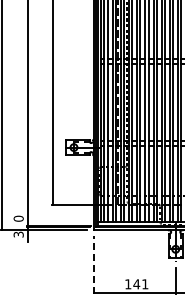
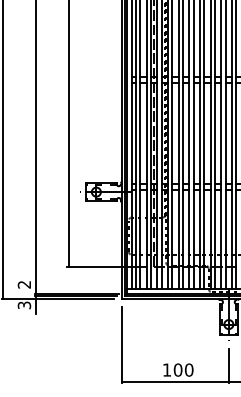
text: (18, 218) -> (24, 284), 0 -> 2
line: (93, 265) -> (121, 345), dashed -> solid
text: (140, 284) -> (182, 370), 141 -> 100

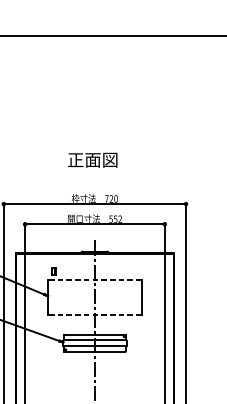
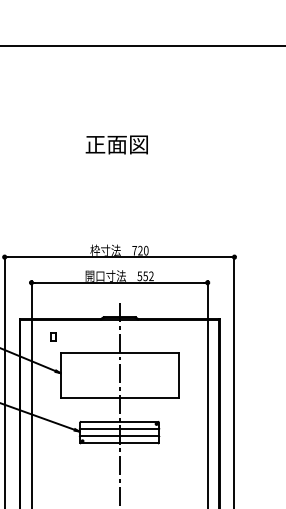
text: (92, 159) -> (116, 144), moved
part: (53, 270) -> (53, 336), moved
line: (94, 279) -> (119, 352), dashed -> solid
line: (94, 315) -> (119, 397), dashed -> solid

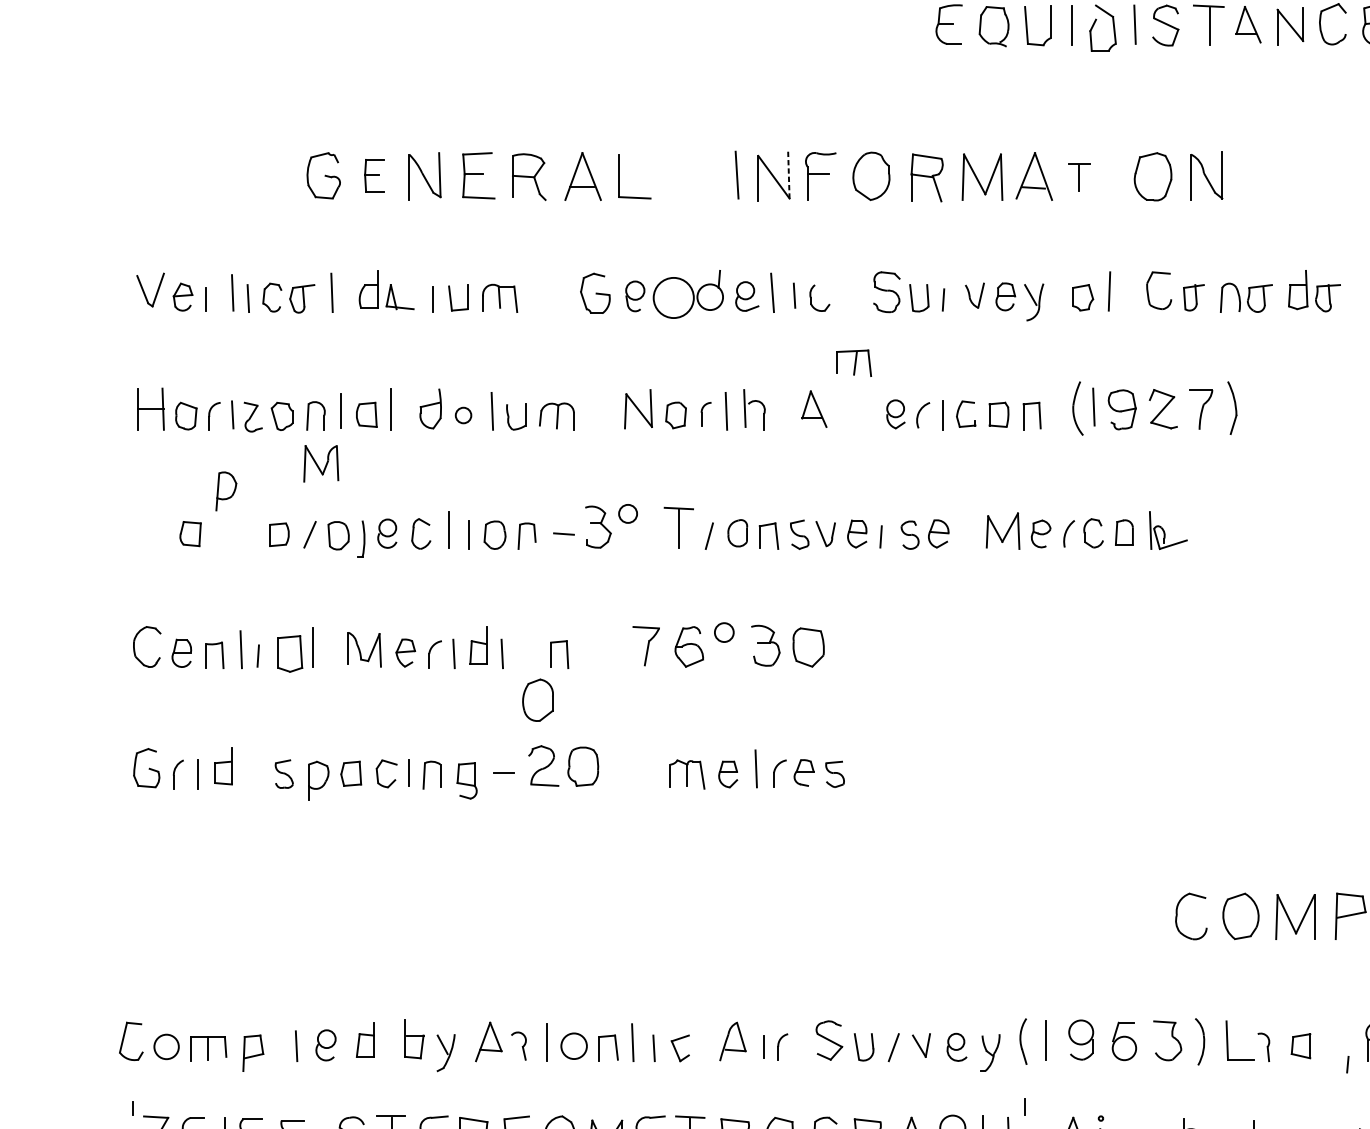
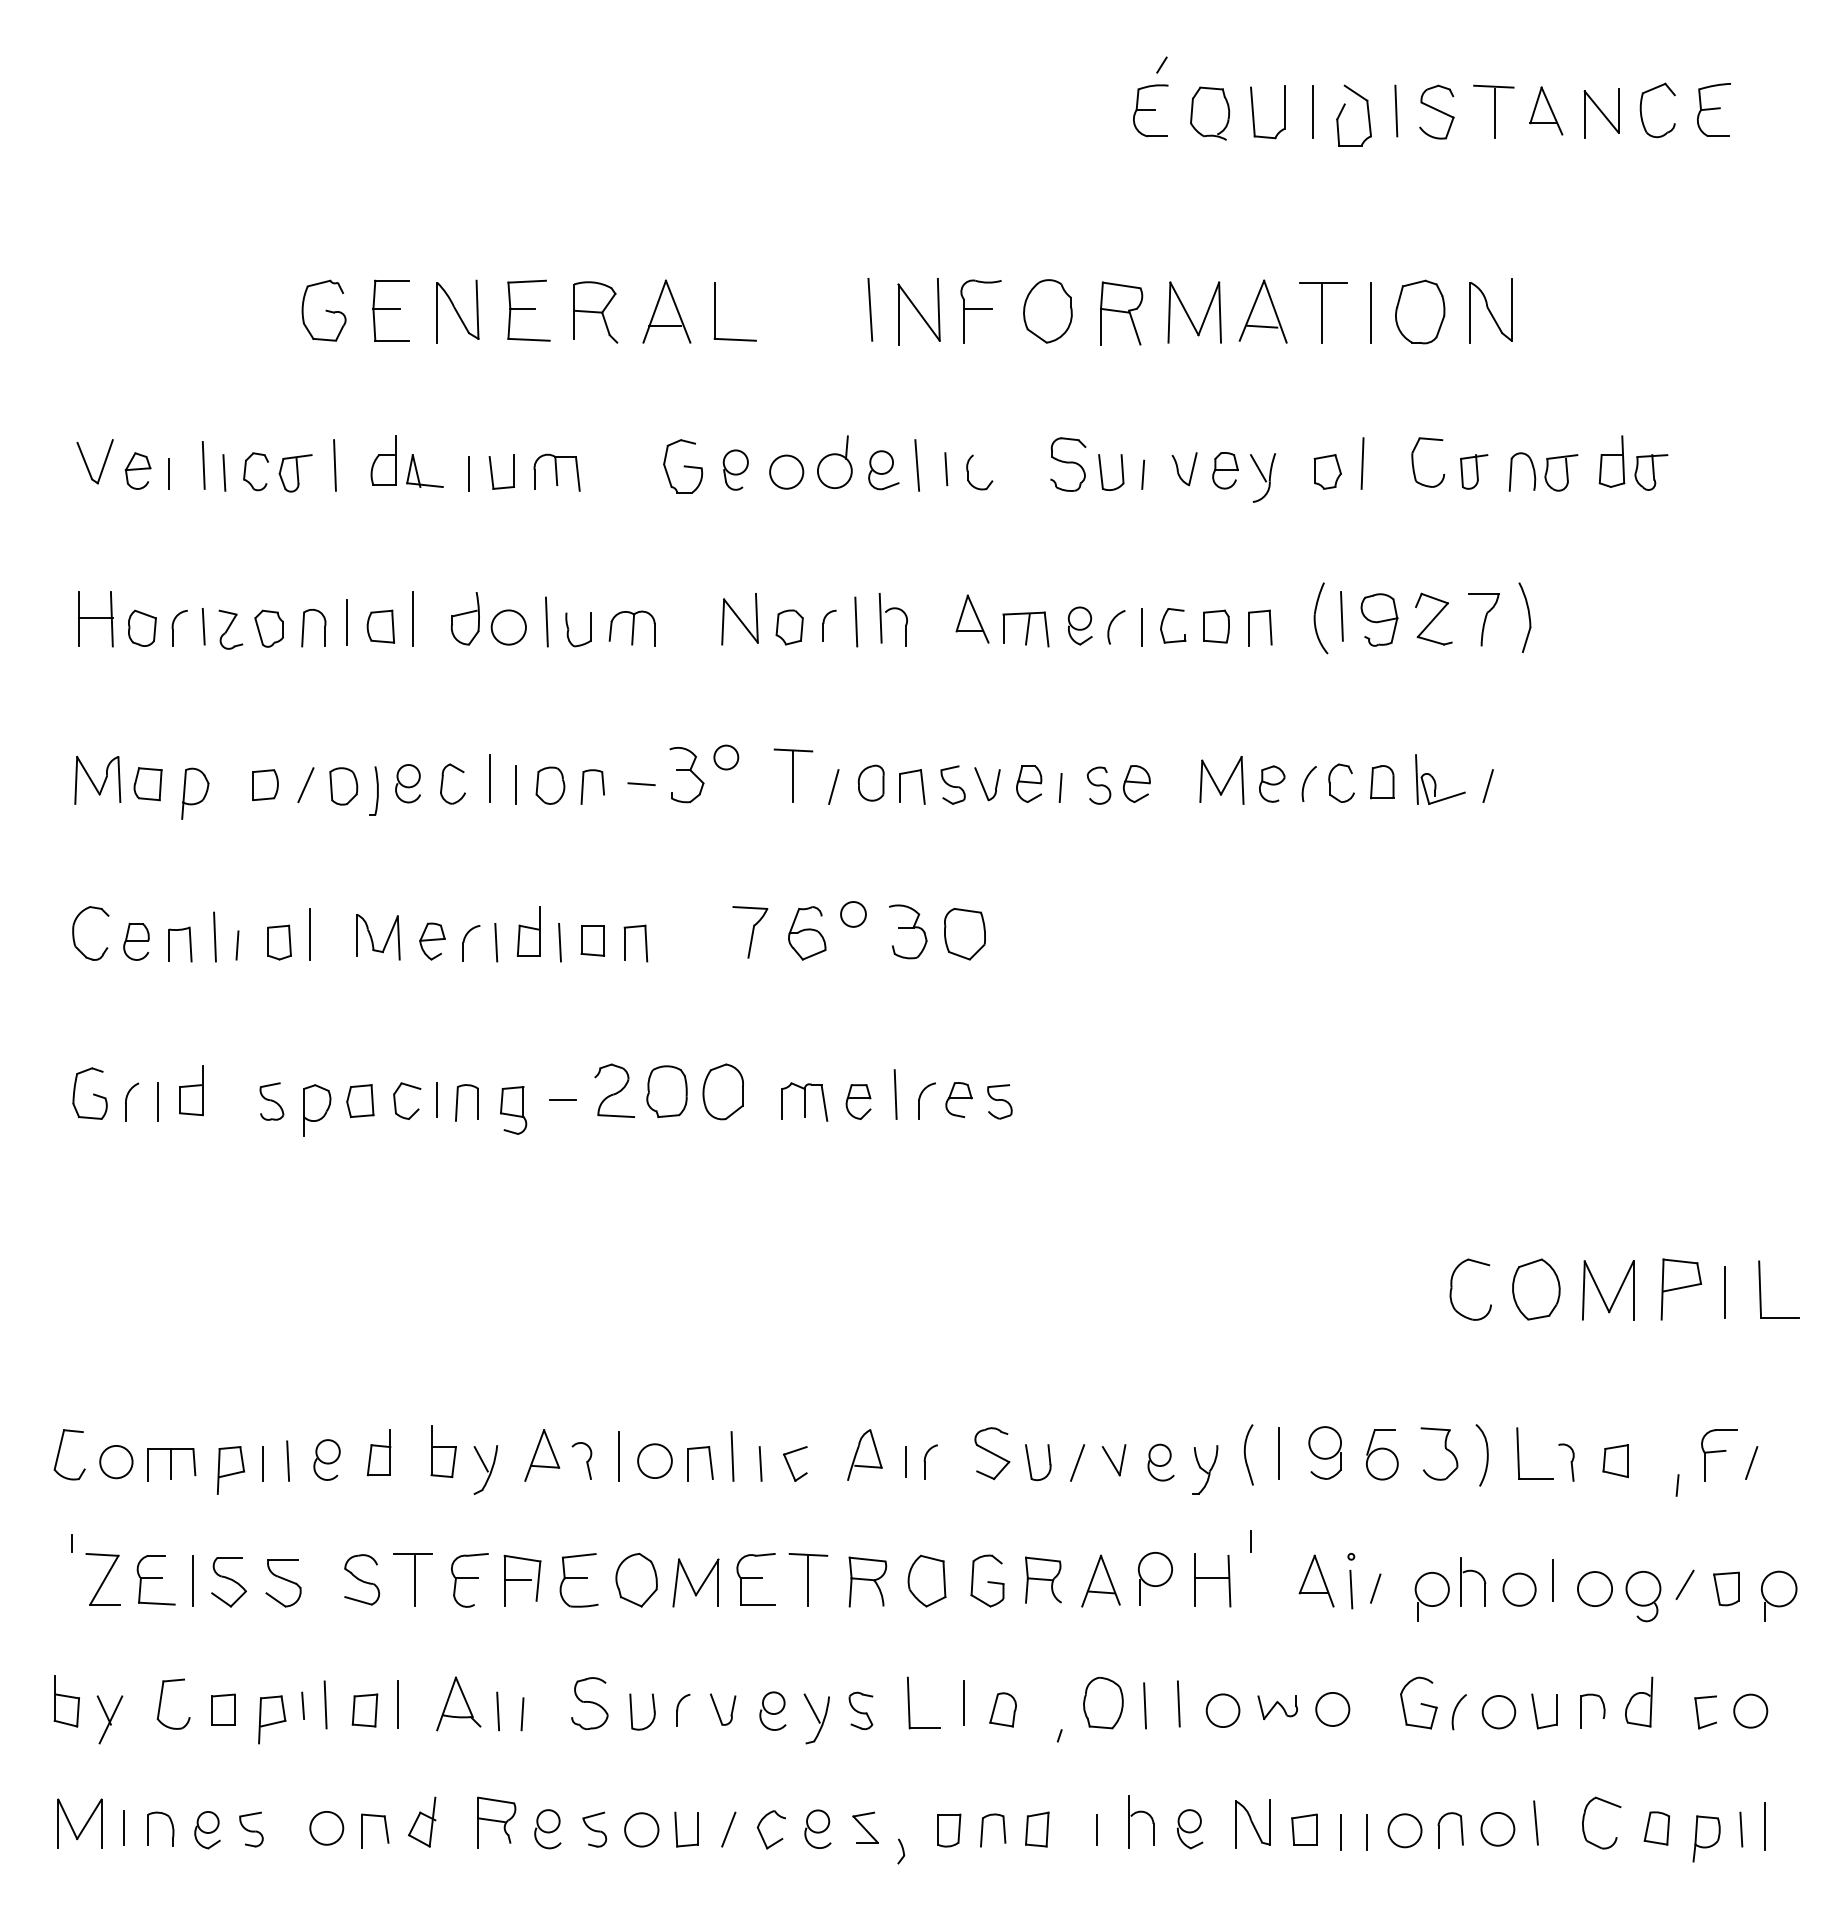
line: (788, 174) -> (938, 309), dashed -> solid
part: (374, 175) -> (390, 310), size x1.43
part: (1079, 177) -> (1323, 312), size x1.67
line: (1116, 177) -> (1371, 312), added
circle: (673, 297) -> (786, 471), size x0.62
part: (853, 363) -> (1025, 629), moved
circle: (463, 415) -> (508, 627), size x1.67
part: (321, 463) -> (97, 780), moved
part: (226, 491) -> (195, 793), moved
line: (1204, 535) -> (1487, 786), added
part: (526, 652) -> (592, 940), added
part: (290, 653) -> (279, 942), size x0.71
part: (537, 699) -> (722, 1091), moved
line: (277, 1048) -> (262, 1463), added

→ Activity
Your answer must be a single number: the count of lines in the data that contain the string "dashed".

→ Exercise solution
4